=== Record extracts ===
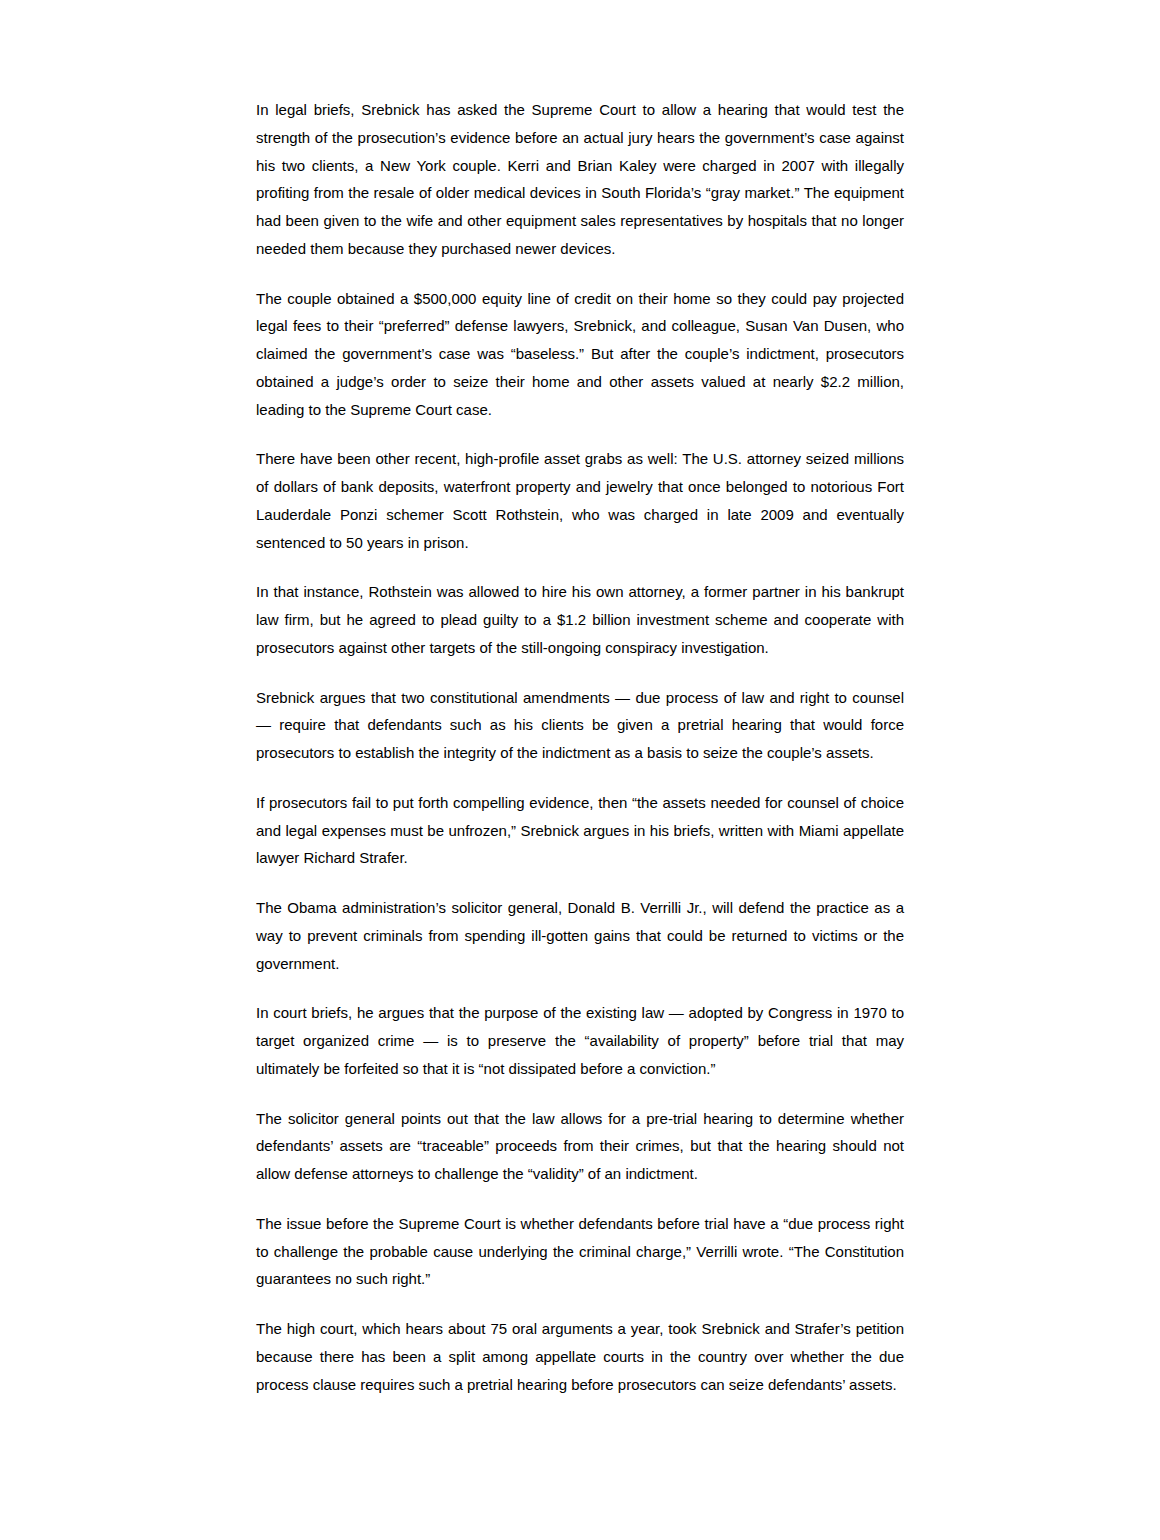In legal briefs, Srebnick has asked the Supreme Court to allow a hearing that would test the strength of the prosecution’s evidence before an actual jury hears the government’s case against his two clients, a New York couple. Kerri and Brian Kaley were charged in 2007 with illegally profiting from the resale of older medical devices in South Florida’s “gray market.” The equipment had been given to the wife and other equipment sales representatives by hospitals that no longer needed them because they purchased newer devices.
The couple obtained a $500,000 equity line of credit on their home so they could pay projected legal fees to their “preferred” defense lawyers, Srebnick, and colleague, Susan Van Dusen, who claimed the government’s case was “baseless.” But after the couple’s indictment, prosecutors obtained a judge’s order to seize their home and other assets valued at nearly $2.2 million, leading to the Supreme Court case.
There have been other recent, high-profile asset grabs as well: The U.S. attorney seized millions of dollars of bank deposits, waterfront property and jewelry that once belonged to notorious Fort Lauderdale Ponzi schemer Scott Rothstein, who was charged in late 2009 and eventually sentenced to 50 years in prison.
In that instance, Rothstein was allowed to hire his own attorney, a former partner in his bankrupt law firm, but he agreed to plead guilty to a $1.2 billion investment scheme and cooperate with prosecutors against other targets of the still-ongoing conspiracy investigation.
Srebnick argues that two constitutional amendments — due process of law and right to counsel — require that defendants such as his clients be given a pretrial hearing that would force prosecutors to establish the integrity of the indictment as a basis to seize the couple’s assets.
If prosecutors fail to put forth compelling evidence, then “the assets needed for counsel of choice and legal expenses must be unfrozen,” Srebnick argues in his briefs, written with Miami appellate lawyer Richard Strafer.
The Obama administration’s solicitor general, Donald B. Verrilli Jr., will defend the practice as a way to prevent criminals from spending ill-gotten gains that could be returned to victims or the government.
In court briefs, he argues that the purpose of the existing law — adopted by Congress in 1970 to target organized crime — is to preserve the “availability of property” before trial that may ultimately be forfeited so that it is “not dissipated before a conviction.”
The solicitor general points out that the law allows for a pre-trial hearing to determine whether defendants’ assets are “traceable” proceeds from their crimes, but that the hearing should not allow defense attorneys to challenge the “validity” of an indictment.
The issue before the Supreme Court is whether defendants before trial have a “due process right to challenge the probable cause underlying the criminal charge,” Verrilli wrote. “The Constitution guarantees no such right.”
The high court, which hears about 75 oral arguments a year, took Srebnick and Strafer’s petition because there has been a split among appellate courts in the country over whether the due process clause requires such a pretrial hearing before prosecutors can seize defendants’ assets.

=== Required work ===
The reply is to be all the records above, transcribed exactly, with no pictures.

=== Answer area ===
In legal briefs, Srebnick has asked the Supreme Court to allow a hearing that would test the strength of the prosecution’s evidence before an actual jury hears the government’s case against his two clients, a New York couple. Kerri and Brian Kaley were charged in 2007 with illegally profiting from the resale of older medical devices in South Florida’s “gray market.” The equipment had been given to the wife and other equipment sales representatives by hospitals that no longer needed them because they purchased newer devices.
The couple obtained a $500,000 equity line of credit on their home so they could pay projected legal fees to their “preferred” defense lawyers, Srebnick, and colleague, Susan Van Dusen, who claimed the government’s case was “baseless.” But after the couple’s indictment, prosecutors obtained a judge’s order to seize their home and other assets valued at nearly $2.2 million, leading to the Supreme Court case.
There have been other recent, high-profile asset grabs as well: The U.S. attorney seized millions of dollars of bank deposits, waterfront property and jewelry that once belonged to notorious Fort Lauderdale Ponzi schemer Scott Rothstein, who was charged in late 2009 and eventually sentenced to 50 years in prison.
In that instance, Rothstein was allowed to hire his own attorney, a former partner in his bankrupt law firm, but he agreed to plead guilty to a $1.2 billion investment scheme and cooperate with prosecutors against other targets of the still-ongoing conspiracy investigation.
Srebnick argues that two constitutional amendments — due process of law and right to counsel — require that defendants such as his clients be given a pretrial hearing that would force prosecutors to establish the integrity of the indictment as a basis to seize the couple’s assets.
If prosecutors fail to put forth compelling evidence, then “the assets needed for counsel of choice and legal expenses must be unfrozen,” Srebnick argues in his briefs, written with Miami appellate lawyer Richard Strafer.
The Obama administration’s solicitor general, Donald B. Verrilli Jr., will defend the practice as a way to prevent criminals from spending ill-gotten gains that could be returned to victims or the government.
In court briefs, he argues that the purpose of the existing law — adopted by Congress in 1970 to target organized crime — is to preserve the “availability of property” before trial that may ultimately be forfeited so that it is “not dissipated before a conviction.”
The solicitor general points out that the law allows for a pre-trial hearing to determine whether defendants’ assets are “traceable” proceeds from their crimes, but that the hearing should not allow defense attorneys to challenge the “validity” of an indictment.
The issue before the Supreme Court is whether defendants before trial have a “due process right to challenge the probable cause underlying the criminal charge,” Verrilli wrote. “The Constitution guarantees no such right.”
The high court, which hears about 75 oral arguments a year, took Srebnick and Strafer’s petition because there has been a split among appellate courts in the country over whether the due process clause requires such a pretrial hearing before prosecutors can seize defendants’ assets.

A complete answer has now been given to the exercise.